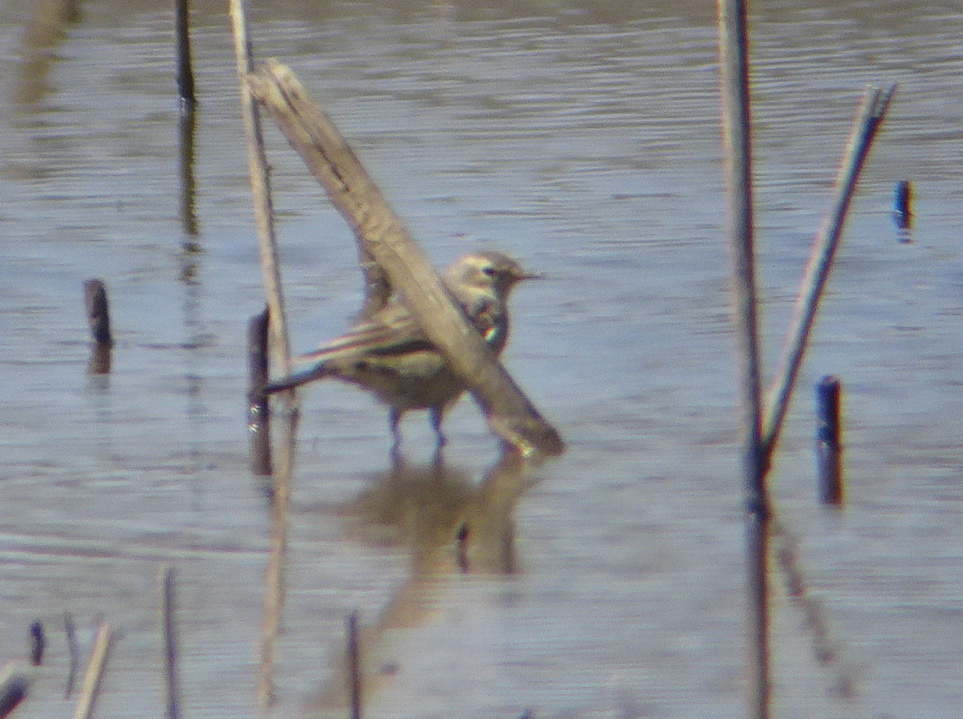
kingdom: Animalia
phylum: Chordata
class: Aves
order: Passeriformes
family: Motacillidae
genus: Anthus
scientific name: Anthus rubescens
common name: Buff-bellied pipit
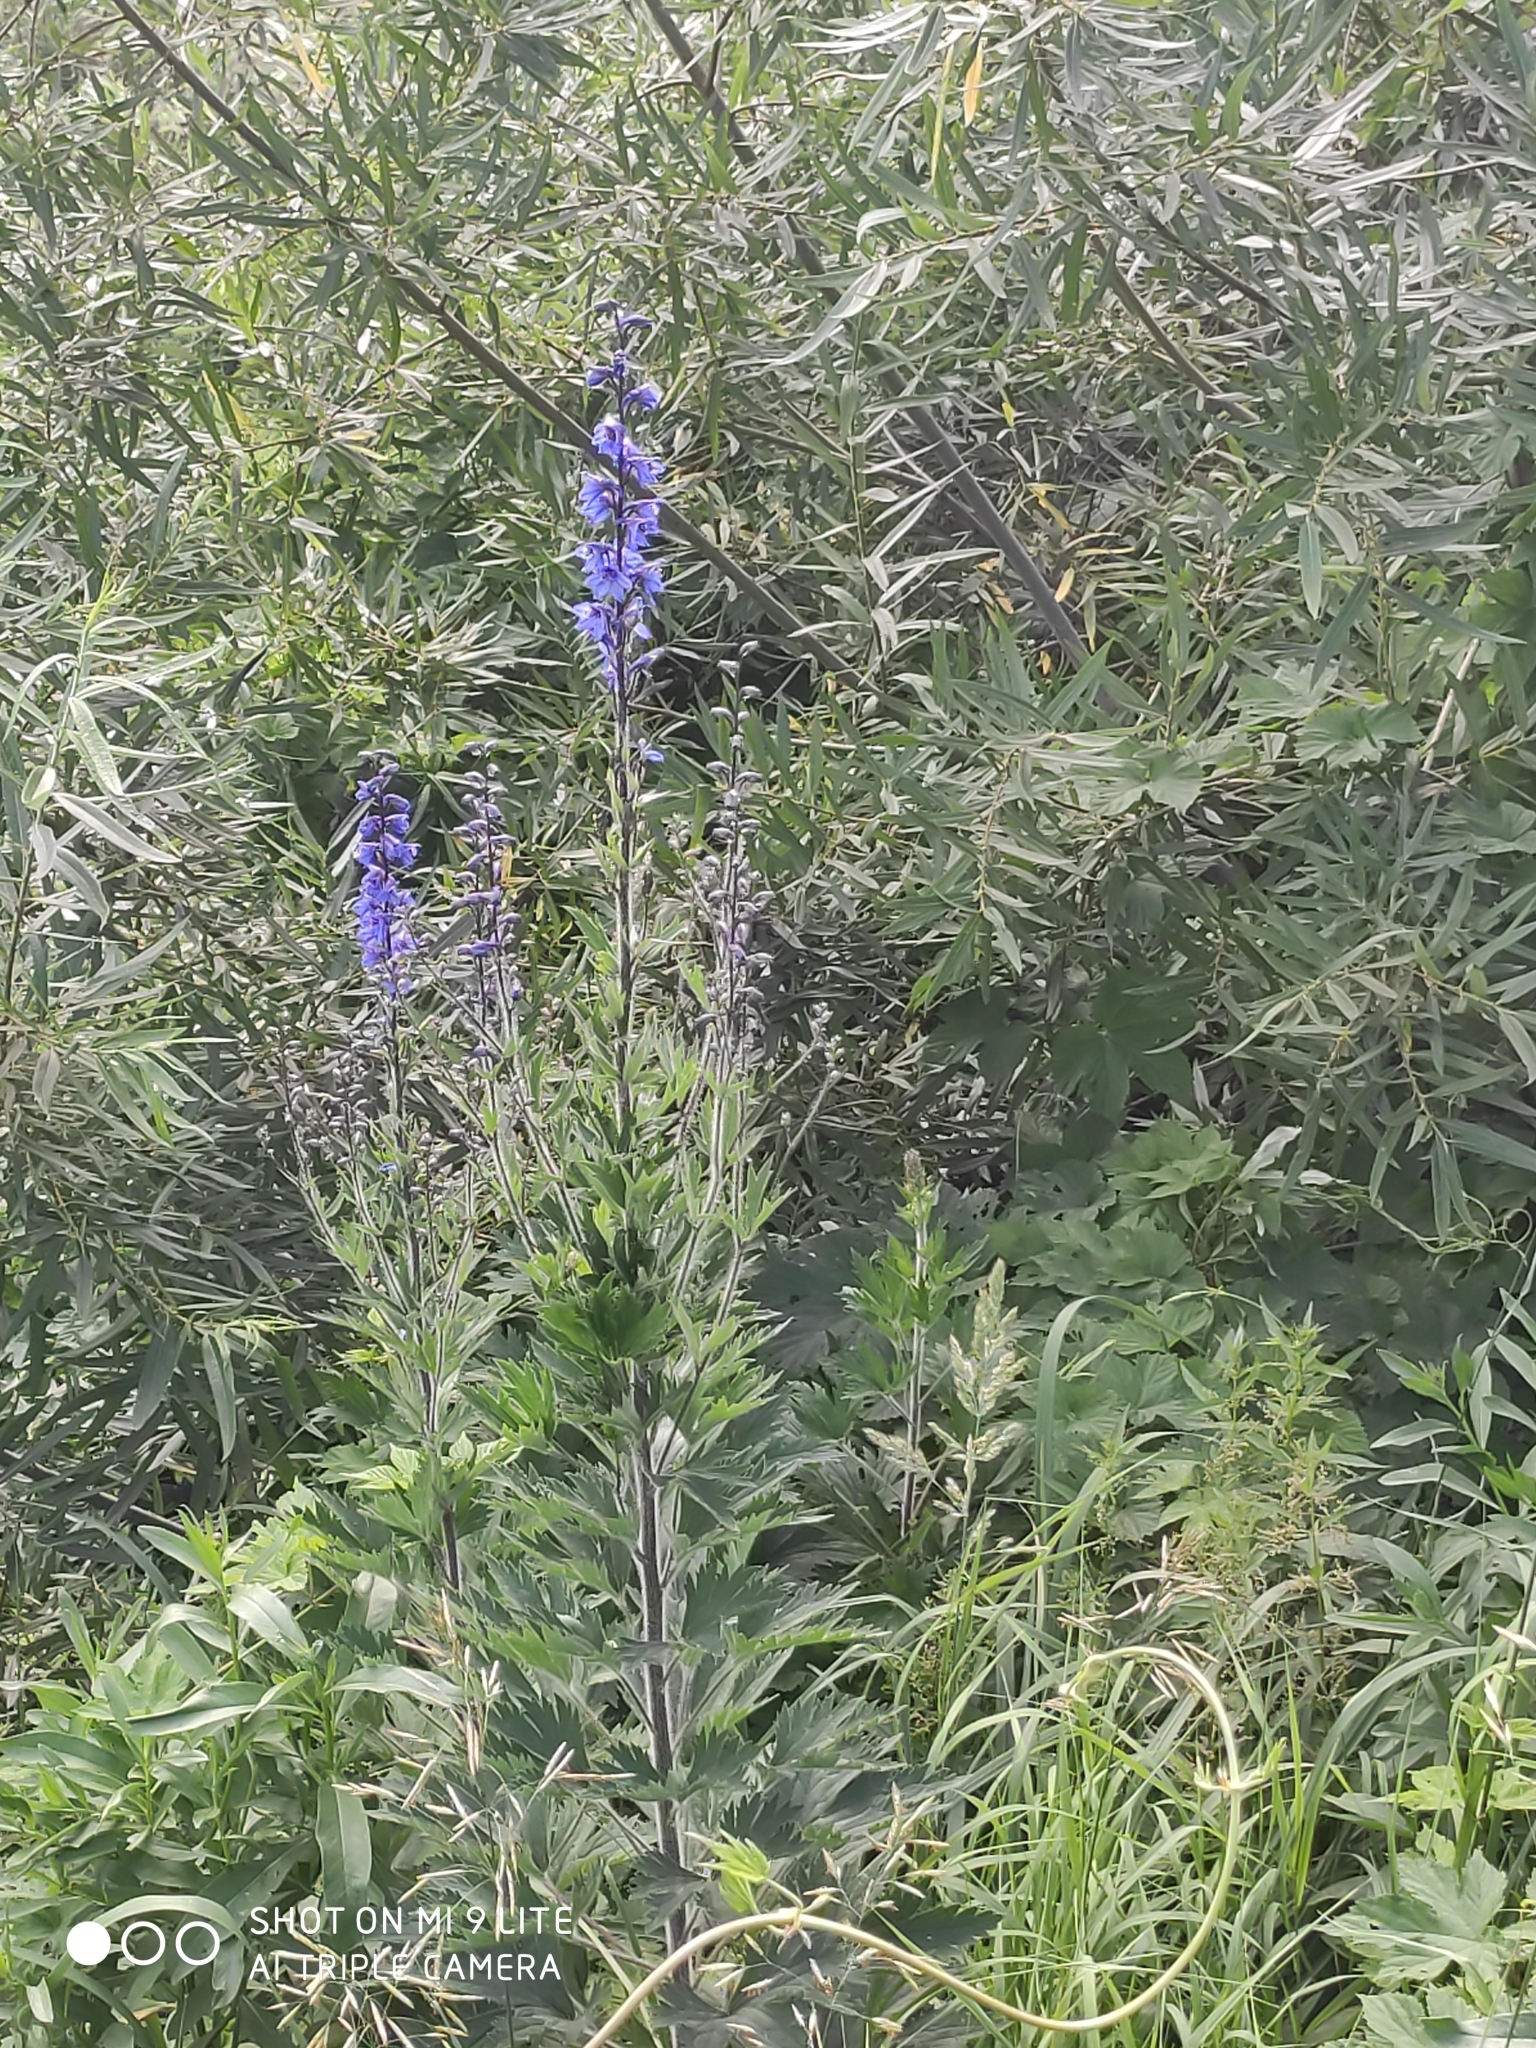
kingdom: Plantae
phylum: Tracheophyta
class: Magnoliopsida
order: Ranunculales
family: Ranunculaceae
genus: Delphinium
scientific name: Delphinium retropilosum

> [Task objective]
Reproduce every line of text from the entries above word for word, leaving out the pictures.

> [Solution to this task]
kingdom: Animalia
phylum: Chordata
class: Aves
order: Passeriformes
family: Motacillidae
genus: Anthus
scientific name: Anthus rubescens
common name: Buff-bellied pipit
kingdom: Plantae
phylum: Tracheophyta
class: Magnoliopsida
order: Ranunculales
family: Ranunculaceae
genus: Delphinium
scientific name: Delphinium retropilosum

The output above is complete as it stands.